The results of a new market research report from Jones Lang LaSalle indicate that global real estate volumes increased in the final quarter of 2012. A total of $141 billion in transactions closed during the three-month period to bring the total preliminary volume for the year to $436 billion.
These real estate investment volume numbers represent a slight increase over the 2011 figures of $435 billion. The increase is more pronounced when considered against the 2010 figures representing a jump of 36 per cent.
A number of factors contributed to the strong showing in the fourth quarter. One of them was the rush of U.S. investors looking to avoid paying capital gains taxes in light of the government’s fiscal cliff situation.

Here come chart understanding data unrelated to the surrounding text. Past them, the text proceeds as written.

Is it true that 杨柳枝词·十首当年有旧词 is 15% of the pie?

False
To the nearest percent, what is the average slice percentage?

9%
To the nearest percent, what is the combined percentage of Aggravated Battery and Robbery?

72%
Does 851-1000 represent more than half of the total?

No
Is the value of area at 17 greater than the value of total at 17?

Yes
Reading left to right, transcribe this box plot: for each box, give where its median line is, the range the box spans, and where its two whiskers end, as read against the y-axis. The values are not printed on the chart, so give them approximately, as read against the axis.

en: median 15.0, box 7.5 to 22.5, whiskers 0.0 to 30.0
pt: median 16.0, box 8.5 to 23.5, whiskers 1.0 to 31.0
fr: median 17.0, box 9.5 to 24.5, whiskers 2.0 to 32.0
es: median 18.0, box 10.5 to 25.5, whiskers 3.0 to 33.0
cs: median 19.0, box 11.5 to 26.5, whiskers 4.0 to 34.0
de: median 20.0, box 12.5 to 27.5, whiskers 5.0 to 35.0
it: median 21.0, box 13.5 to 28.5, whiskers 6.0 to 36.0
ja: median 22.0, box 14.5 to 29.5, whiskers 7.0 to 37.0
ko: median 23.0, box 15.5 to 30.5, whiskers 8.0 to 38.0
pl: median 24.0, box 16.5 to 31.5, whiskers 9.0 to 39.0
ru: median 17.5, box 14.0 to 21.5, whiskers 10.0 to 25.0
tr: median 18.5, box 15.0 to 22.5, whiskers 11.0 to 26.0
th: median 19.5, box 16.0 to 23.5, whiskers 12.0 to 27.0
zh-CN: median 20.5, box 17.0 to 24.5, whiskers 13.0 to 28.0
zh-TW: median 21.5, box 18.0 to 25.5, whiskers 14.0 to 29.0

The volume in transactions in the US alone rose by 51 per cent quarter on quarter. Sales volumes in Mexico, Canada, France, Germany, and the Nordic countries were also strong.

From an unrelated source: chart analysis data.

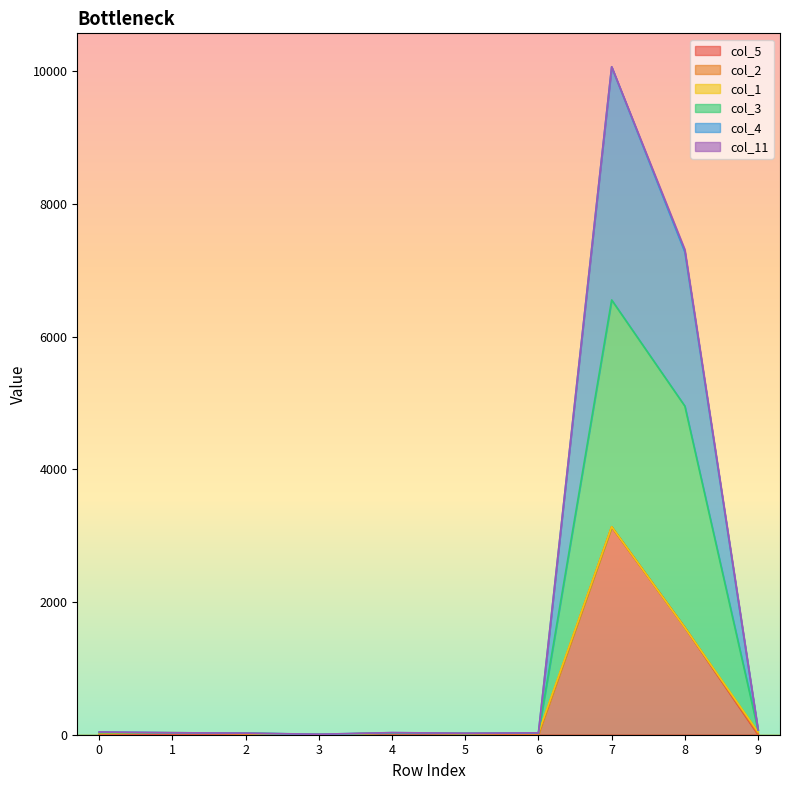

True or false: col_4 and col_5 cross at least once.

False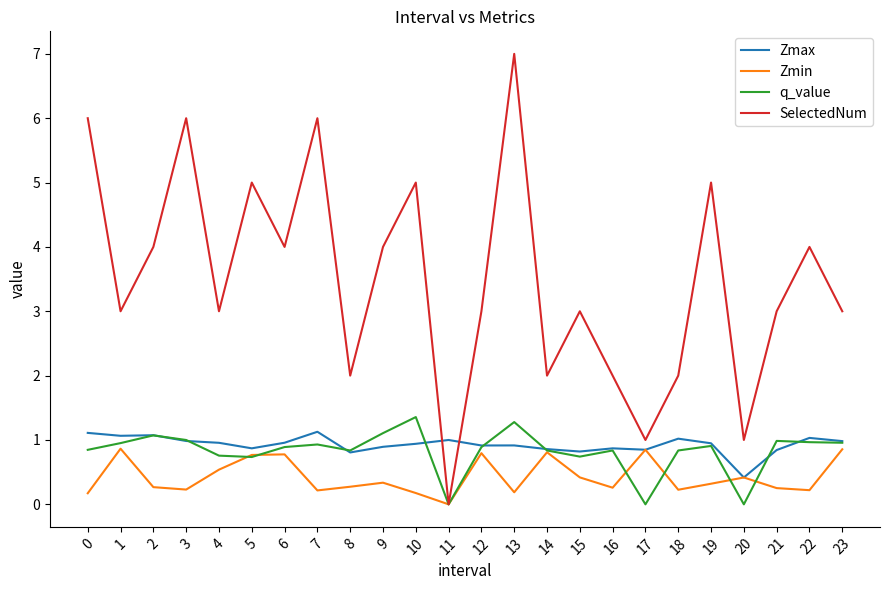

What is the highest value of the Zmax series?

1.1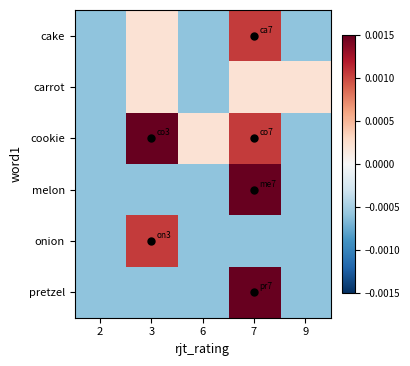

Which has a higher value, 9 or 3?

3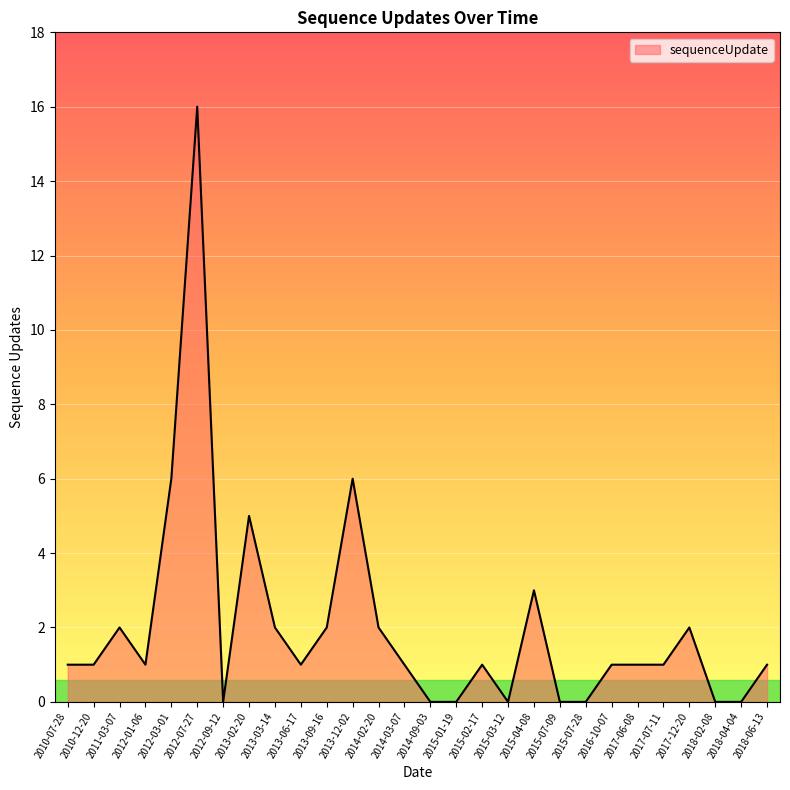

What position from the left is 2015-07-09?

20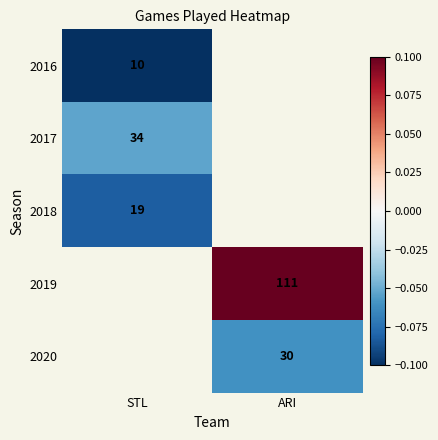

Is the value of 2020 at ARI greater than the value of 2018 at STL?

Yes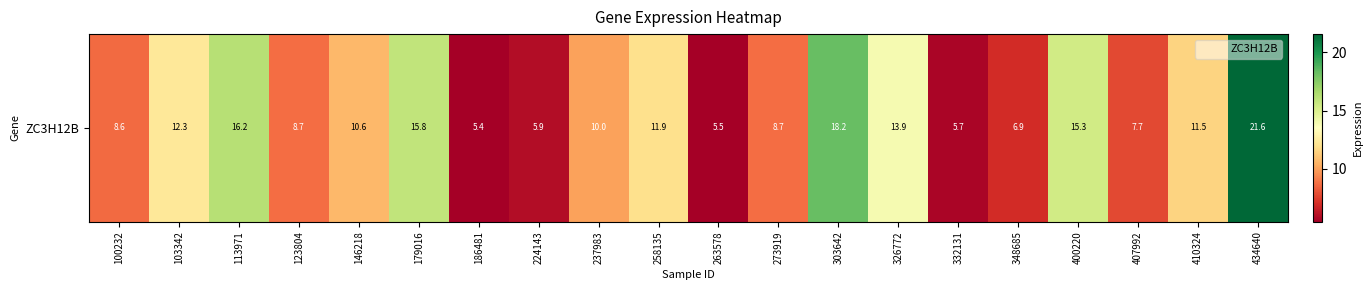

What is the average value?

11.0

The results of the report indicate the Asia-Pacific region had a consistent end to 2012. Sales volumes were down slightly to $92.5 billion from $98 billion in 2011. China’s slowing economic growth was the main factor in these lower numbers.
The European real estate market performed better than expected by matching the 2011 numbers. It was down by eight per cent in US$ due to a weakened Euro, however. The UK market was the most active one in this region.
Arthur deHaast, the Head of the International Capital Group at Jones Lang LaSalle, stated recently that the surge in commercial real estate transactions in the final quarter of the year indicates that the markets are well into a recovery phase.
He went on to predict that 2013 will be a good year for growth and that global volumes will be in the $450-500 billion range.